Но действительно абсурдным делает замечание официантки тот факт, что Кэйси старше меня всего на тринадцать лет.
И все же мы играем отведенную нам роль.
— О, благодарю вас! — говорит Кэйси, прикладывая руку к груди с крайне польщенным видом.
— А, да, спасибо, — бормочу я, надеясь, что веду себя естественно для типичного подростка, которому приторные заявления по поводу сходства с матерью не слишком по нраву. Хотя, по правде говоря, при почти полном отсутствии личности Кэйси девушка симпатичная, и люди, считающие, что я на нее похожа, сами того не подозревая, мне льстят.
— О, что вы, не стоит благодарности, — говорит женщина с бейджиком, на котором написано «Привет, меня зовут Бесс». — Что вам предложить?
Я заказываю вегетарианский бургер и шоколадный коктейль; Мэйсон просит принести кофе и омлет по-испански; Кэйси выбирает яйцо вкрутую, подсушенный тост из пшеничной муки и ломтики дыни на десерт.
Сделав в блокноте соответствующую запись, Бесс уходит и возвращается с готовым заказом так быстро, что трудно даже представить себе, что за такое короткое время кто-то смог приготовить столько еды. Действуя так же энергично, она расставляет перед нами тарелки, разливает кофе и, достав из кармана бутылку с кетчупом, ставит ее на стол.
— Что-нибудь еще? — спрашивает она. Мы как по команде синхронно качаем головами, и Бесс скрывается в недрах закусочной.
Все молча принимаются за еду. Я набрасываюсь на бургер как человек, не евший по крайней мере неделю, размышляя над тем, не добавили ли ученые из центральной лаборатории в состав «Воскрешения», наряду с седативными препаратами, какое-нибудь снадобье, ускоряющее обмен веществ. Конечно, это глупость, поэтому к Мэйсону за разъяснениями на сей счет я не обращаюсь. Но на тарелках, стоящих перед Мэйсоном и Кэйси, все еще полно еды, тогда как на моей практически пусто и осталось разве что вылизать ее до блеска.
— Так почему мы едем именно в Омаху? — спрашиваю я Мэйсона, пробующего омлет. Слежу за выражением его лица, вернее, наблюдаю за работой мышц, сжимающих и разжимающих мерно жующие челюсти. Прежде чем ответить, Мэйсон тщательно прожевывает пищу.
— Это один из его любимых городов, — говорит он, намекая на руководителя проекта «Воскрешение», нацеленного на возвращение людей с того света. Поскольку этого человека практически никто никогда не видел, он заслужил прозвище Бог.
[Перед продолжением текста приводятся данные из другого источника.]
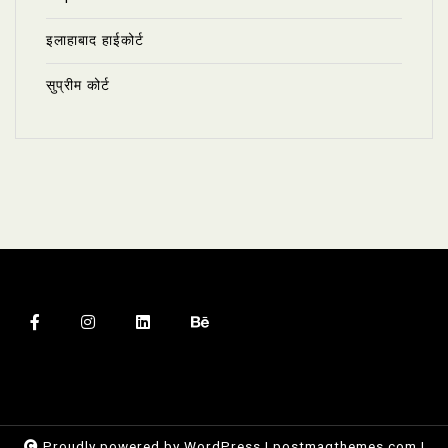
इलाहाबाद हाईकोर्ट
सुप्रीम कोर्ट
Proudly powered by WordPress
|
postmagthemes.com
|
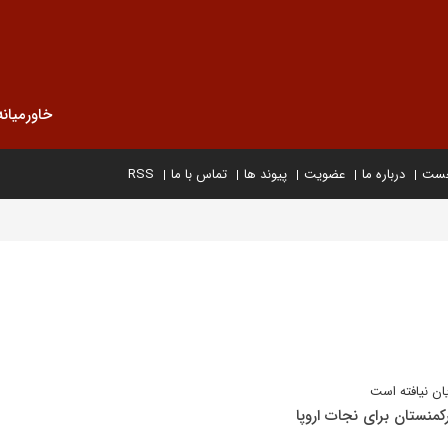
خاورمیانه
خست
درباره ما
عضویت
پیوند ها
تماس با ما
RSS
یان نیافته است
کمنستان برای نجات اروپا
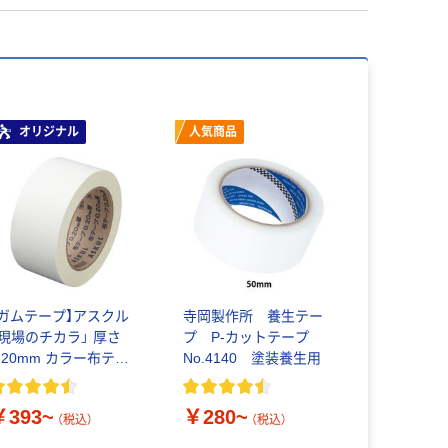
オリジナル
人気商品
【ガムテープ】アスクル
寺岡製作所 養生テー
「現場のチカラ」 厚さ
プ P-カットテープ
0.20mm カラー布テー
No.4140 塗装養生用
プ
￥393~
￥280~
（税込）
（税込）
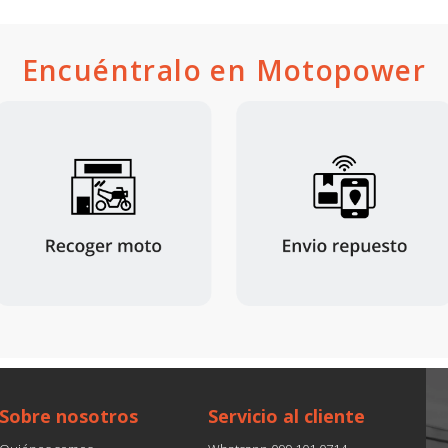
Encuéntralo en Motopower
Sobre nosotros
Servicio al cliente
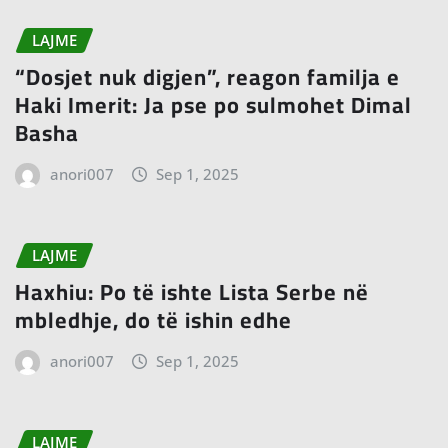
LAJME
“Dosjet nuk digjen”, reagon familja e
Haki Imerit: Ja pse po sulmohet Dimal
Basha
anori007
Sep 1, 2025
LAJME
Haxhiu: Po të ishte Lista Serbe në
mbledhje, do të ishin edhe
anori007
Sep 1, 2025
LAJME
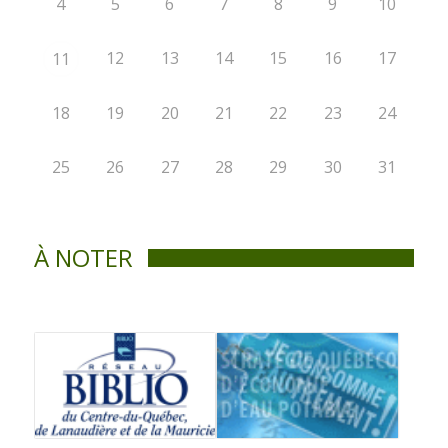
4
5
6
7
8
9
10
12
13
14
15
16
17
11
18
19
20
21
22
23
24
25
26
27
28
29
30
31
À NOTER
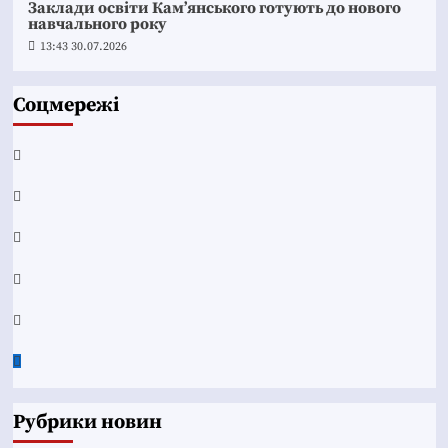
Заклади освіти Кам’янського готують до нового
навчального року
13:43 30.07.2026
Соцмережі
Facebook
YouTube
Telegram
Instagram
Twitter
Google
News
Рубрики новин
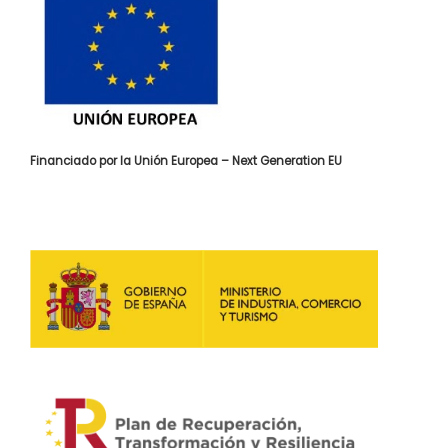
Financiado por la Unión Europea – Next Generation EU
— И за что он его так любит?
— За то, что там тихо, я полагаю. Скромный город. Не большой, но и не маленький. Серьезные события, о которых говорят в новостях, случаются редко. Дружелюбное население. В меру гентрифицированный. Тебе известно, что это значит?
Я закатываю глаза.
— Словом, он отлично подходит тем, кто вынужден жить под прикрытием. Если, конечно…
— Если что? — спрашиваю я.
Прежде чем ответить, Мэйсон оглядывается.
— Если, конечно, не произойдет что-то непредвиденное, — говорит он вполголоса.
— Я не специально это сделала, ты же знаешь, — говорю я так же тихо.
— Как всегда, — соглашается Мэйсон, глядя мне в глаза, — но и шприца с эпинефрином у тебя с собой не было.
— Да, забыла, — быстро отвечаю я.
Это не совсем так.
По правде говоря, я слишком долго выбирала, что бы такое надеть, и на то, чтобы уложить волосы с хотя бы каким-нибудь намеком на стиль, осталось не более пяти минут. В школу пришлось мчаться на всех парах, и я вспомнила о шприце с эпинефрином, при помощи которого мне, очевидно, удалось бы спасти жизнь, только пробежав полквартала. Я могла вернуться за шприцем, не опоздав на уроки, время еще оставалось, но почему-то решила этого не делать.
Мэйсон, которого учили распознавать, когда человек лжет, смотрит на меня, прищурившись. Полагаю, Кэйси делает то же самое, но на нее я не смотрю. На несколько секунд меня охватывает абсолютная уверенность в том, что он вот-вот скажет мне, что я лгу, но Мэйсон, слава богу, продолжает:
— Дэйзи, я думаю, ты должна знать, что на этот раз мы едва сумели вернуть тебя, — говорит он так тихо, что мне приходится чуть ли не читать по губам. Он никогда не пытается подсластить пилюлю — я к этому привыкла, потому что относится ко мне как к партнеру, а не как к дочери. Однако мысль о том, что я могла умереть на самом деле, оказывается для меня неожиданной.